----- Excerpted passage
Honeybee Tongue Hairs are Stiff and Hydrophobic
By Science
News Staff / Source
The
honeybee tongue, foraging liquid food in nature, has a unique segmented surface
covered with dense hairs. Since honeybees are capable of using their tongue to
adapt to possibly the broadest range of feeding environments to exploit every possible
source of liquids, the surface properties of the tongue, especially the
covering hairs, would likely represent an evolutionary optimization.
A new study by researchers from China and Germany shows that honeybee tongue hairs are stiff and hydrophobic, the latter of which is highly unexpected as the structure is designed for liquid capturing.
A
honeybee can feast on flower nectar, sap, fruit juice or salt water.
The
bee tongue consists of a series of ring-like segments, each bristling with 16
to 20 hairs.
It
must be able to interact with a broad spectrum of surfaces, such as narrow
flower openings, coarse tree bark, irregularly shaped rotten fruit and damp
soil.
The
bee’s success in exploiting these very different resources depends on the
surface properties and deformability of its tongue.
Scientists
had previously studied the structure and motion of the hairs, but their surface
properties and relationship to overall flexibility hadn’t received the same
scrutiny.
In
the new study, Sun Yat-Sen University researcher Jianing Wu and colleagues used
various forms of microscopy, along with high-speed videography and
computational modeling, to study honeybee tongue hairs.
These
techniques showed that the individual hairs are stiff and hydrophobic, unlike
the ring segments, which are soft and hydrophilic.
This
difference prevents the hairs from sticking to and stiffening the tongue once
it starts bending, so it can bend further to get into crevices and reach food.
The
stiffness of the hairs also enhances their durability, enabling the bee to use
its tongue millions of times during its lifetime.
“Our
findings could inspire the design of sophisticated new materials, such as
flexible microstructured fiber systems to capture and transport viscous
liquids,” the authors said.
The study appears in the journal ACS Applied Materials & Interfaces.
Jiangkun Wei et al. Enhanced Flexibility of the
Segmented Honey Bee Tongue with Hydrophobic Tongue Hairs. ACS Appl.
----------
» Exercise instructions
• 1. Render this sentence from the honeybee tongue article into Spanish: "A honeybee can feast on flower nectar, sap, fruit juice or salt water."
• 2. According to the honeybee tongue article, how many hairs does each ring-like segment of the bee tongue bear?
• 3. Reproduce the portion of the honeybee tongue article between "A new study" and "or salt water.", inclusive.
The records that follow have no connection to the article about honeybee tongue hairs.
----- Study material
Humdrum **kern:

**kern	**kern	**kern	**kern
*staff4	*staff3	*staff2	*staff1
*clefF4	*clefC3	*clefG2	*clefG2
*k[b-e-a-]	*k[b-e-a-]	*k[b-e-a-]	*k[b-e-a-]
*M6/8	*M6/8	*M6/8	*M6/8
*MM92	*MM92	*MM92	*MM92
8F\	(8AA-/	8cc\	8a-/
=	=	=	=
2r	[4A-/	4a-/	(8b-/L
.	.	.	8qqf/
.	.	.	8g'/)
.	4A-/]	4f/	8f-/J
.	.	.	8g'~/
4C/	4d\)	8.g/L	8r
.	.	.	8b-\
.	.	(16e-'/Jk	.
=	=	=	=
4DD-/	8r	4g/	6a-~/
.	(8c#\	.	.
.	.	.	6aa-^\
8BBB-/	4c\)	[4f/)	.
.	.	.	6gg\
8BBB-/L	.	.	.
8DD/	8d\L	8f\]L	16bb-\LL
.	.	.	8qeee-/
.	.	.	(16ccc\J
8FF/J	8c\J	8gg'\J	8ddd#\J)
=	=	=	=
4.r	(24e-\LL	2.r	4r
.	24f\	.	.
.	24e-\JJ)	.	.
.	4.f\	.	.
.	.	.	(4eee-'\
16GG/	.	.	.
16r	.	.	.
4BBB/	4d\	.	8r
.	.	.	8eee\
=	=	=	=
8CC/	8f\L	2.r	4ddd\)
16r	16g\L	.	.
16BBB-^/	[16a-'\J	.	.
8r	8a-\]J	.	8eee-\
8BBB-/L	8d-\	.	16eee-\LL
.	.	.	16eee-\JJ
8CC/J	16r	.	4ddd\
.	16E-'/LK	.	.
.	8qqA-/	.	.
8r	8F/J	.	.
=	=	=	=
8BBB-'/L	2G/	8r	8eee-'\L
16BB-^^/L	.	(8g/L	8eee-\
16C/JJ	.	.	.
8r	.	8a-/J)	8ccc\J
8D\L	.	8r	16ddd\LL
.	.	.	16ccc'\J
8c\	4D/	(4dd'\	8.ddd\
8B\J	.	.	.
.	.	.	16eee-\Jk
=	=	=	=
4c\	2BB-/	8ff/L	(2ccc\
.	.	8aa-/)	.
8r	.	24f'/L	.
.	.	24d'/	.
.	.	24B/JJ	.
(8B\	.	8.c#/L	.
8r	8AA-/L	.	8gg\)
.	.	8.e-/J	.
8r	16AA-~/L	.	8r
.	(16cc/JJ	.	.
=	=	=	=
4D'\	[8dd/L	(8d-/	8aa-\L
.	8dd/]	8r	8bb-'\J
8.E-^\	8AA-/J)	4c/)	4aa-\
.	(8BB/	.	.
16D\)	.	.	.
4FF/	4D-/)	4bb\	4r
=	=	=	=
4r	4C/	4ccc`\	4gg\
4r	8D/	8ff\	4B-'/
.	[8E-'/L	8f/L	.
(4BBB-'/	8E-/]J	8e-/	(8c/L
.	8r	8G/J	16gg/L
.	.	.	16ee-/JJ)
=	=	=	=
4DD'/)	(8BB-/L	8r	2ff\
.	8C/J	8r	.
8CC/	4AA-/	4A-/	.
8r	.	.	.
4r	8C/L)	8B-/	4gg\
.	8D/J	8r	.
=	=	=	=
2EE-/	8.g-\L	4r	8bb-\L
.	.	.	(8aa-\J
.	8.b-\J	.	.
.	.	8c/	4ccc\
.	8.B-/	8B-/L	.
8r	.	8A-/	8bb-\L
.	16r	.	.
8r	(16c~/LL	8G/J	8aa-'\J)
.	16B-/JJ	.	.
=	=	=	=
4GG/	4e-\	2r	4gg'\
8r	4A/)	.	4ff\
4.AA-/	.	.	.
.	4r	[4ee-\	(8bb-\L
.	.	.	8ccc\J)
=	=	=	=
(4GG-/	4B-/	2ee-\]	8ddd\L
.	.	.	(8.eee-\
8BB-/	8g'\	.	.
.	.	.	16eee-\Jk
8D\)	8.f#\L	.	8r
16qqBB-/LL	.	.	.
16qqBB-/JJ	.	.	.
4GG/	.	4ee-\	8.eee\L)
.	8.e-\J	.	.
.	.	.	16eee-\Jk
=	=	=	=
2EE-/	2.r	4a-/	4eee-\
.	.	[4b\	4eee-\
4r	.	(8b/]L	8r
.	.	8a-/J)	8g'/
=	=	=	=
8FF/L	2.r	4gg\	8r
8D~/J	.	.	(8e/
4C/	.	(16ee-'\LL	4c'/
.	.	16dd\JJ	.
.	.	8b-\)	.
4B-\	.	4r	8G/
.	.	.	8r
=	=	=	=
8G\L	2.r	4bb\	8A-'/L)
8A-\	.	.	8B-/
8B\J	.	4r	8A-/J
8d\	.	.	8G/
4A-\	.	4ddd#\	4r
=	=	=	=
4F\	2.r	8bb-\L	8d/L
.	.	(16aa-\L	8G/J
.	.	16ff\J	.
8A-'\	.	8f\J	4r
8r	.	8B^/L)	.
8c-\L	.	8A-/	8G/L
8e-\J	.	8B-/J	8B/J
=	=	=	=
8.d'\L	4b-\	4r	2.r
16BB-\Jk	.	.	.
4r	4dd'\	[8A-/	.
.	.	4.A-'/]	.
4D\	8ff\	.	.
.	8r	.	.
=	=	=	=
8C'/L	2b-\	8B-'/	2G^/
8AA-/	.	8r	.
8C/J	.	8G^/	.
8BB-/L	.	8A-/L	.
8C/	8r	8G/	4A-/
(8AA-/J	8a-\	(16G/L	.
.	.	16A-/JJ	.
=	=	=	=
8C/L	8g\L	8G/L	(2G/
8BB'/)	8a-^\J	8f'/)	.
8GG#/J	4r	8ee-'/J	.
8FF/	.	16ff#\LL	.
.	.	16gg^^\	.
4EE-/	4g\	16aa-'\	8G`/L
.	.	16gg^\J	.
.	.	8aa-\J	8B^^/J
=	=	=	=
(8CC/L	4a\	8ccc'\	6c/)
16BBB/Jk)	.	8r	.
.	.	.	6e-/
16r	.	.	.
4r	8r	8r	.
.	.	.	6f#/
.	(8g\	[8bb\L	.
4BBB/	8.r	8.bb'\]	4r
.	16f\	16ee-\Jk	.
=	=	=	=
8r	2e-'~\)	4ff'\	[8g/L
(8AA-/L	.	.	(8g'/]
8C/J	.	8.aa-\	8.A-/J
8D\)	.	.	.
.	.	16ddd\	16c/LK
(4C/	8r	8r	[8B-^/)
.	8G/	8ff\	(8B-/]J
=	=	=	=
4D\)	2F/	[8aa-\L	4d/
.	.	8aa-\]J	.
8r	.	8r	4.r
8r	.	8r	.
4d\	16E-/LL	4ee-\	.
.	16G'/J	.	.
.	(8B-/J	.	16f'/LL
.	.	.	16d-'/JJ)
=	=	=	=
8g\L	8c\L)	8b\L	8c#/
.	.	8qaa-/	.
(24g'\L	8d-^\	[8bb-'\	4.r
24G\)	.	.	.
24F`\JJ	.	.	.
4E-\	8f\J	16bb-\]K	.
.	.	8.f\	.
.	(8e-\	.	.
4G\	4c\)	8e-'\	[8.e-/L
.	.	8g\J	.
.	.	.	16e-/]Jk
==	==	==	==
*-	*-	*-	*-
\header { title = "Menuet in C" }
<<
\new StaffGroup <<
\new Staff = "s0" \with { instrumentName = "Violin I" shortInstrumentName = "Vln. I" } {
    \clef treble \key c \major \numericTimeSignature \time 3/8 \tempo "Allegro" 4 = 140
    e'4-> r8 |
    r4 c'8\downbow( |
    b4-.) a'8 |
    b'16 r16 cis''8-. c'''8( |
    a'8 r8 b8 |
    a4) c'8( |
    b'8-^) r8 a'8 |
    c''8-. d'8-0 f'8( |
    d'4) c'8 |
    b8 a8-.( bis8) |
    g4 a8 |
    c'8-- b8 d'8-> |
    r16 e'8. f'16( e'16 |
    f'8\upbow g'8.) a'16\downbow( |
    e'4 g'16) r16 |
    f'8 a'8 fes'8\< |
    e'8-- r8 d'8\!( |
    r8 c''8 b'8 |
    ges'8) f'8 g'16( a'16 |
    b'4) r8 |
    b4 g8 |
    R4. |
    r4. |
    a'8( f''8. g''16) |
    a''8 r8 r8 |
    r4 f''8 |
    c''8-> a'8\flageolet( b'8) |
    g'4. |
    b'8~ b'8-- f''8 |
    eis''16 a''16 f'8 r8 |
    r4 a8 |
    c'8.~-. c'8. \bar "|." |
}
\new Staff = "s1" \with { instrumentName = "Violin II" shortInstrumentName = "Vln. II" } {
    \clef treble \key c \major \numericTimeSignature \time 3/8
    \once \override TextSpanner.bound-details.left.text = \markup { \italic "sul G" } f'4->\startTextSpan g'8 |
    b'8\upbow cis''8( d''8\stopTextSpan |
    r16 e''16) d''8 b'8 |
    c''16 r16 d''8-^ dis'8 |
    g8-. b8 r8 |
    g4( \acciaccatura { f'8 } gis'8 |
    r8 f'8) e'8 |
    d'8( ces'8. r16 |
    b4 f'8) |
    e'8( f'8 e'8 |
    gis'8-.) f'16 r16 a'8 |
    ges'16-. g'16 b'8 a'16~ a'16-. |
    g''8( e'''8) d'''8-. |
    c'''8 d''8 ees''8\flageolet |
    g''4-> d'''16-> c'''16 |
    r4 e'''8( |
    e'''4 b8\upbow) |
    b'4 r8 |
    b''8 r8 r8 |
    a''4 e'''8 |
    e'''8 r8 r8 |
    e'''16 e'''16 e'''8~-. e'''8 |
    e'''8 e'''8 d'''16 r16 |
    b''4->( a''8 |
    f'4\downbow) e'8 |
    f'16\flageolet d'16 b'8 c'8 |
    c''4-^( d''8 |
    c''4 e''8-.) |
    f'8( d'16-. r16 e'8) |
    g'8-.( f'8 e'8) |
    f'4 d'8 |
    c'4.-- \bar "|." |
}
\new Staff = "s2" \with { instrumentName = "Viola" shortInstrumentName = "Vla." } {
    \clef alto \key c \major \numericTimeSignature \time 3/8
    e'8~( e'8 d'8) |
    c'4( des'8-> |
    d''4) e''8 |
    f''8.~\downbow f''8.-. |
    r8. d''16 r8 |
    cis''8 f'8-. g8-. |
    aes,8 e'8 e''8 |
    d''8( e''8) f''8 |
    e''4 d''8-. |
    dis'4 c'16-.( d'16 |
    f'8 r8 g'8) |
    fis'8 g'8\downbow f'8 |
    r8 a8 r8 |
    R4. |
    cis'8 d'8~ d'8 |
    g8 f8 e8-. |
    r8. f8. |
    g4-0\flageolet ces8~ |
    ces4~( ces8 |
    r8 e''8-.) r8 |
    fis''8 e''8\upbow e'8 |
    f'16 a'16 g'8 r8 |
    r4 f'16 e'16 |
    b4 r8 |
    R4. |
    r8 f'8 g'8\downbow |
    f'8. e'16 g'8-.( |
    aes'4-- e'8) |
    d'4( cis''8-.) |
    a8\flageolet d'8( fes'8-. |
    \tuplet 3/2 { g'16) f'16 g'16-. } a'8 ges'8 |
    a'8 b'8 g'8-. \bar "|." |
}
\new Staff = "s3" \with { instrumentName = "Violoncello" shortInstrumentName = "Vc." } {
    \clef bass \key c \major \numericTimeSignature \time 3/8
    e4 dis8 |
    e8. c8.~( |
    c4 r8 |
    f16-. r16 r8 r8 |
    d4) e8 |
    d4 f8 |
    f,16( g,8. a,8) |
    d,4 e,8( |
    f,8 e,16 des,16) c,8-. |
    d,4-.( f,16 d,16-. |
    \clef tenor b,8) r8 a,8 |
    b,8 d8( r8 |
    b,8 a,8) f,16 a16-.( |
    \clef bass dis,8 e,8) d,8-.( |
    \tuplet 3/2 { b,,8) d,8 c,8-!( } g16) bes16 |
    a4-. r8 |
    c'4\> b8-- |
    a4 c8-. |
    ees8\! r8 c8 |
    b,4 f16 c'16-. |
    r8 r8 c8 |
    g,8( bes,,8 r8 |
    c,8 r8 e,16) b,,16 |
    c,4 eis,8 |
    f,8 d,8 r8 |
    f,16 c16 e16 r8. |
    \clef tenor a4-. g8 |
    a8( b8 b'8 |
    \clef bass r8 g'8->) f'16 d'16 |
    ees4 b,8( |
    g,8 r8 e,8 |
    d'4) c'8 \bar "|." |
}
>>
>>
----------
» Outputs in order
• 1. Una abeja melífera puede alimentarse de néctar de flores, savia, jugo de frutas o agua salada.

• 2. Each segment bristles with 16 to 20 hairs.

• 3.
A new study by researchers from China and Germany shows that honeybee tongue hairs are stiff and hydrophobic, the latter of which is highly unexpected as the structure is designed for liquid capturing.
A
honeybee can feast on flower nectar, sap, fruit juice or salt water.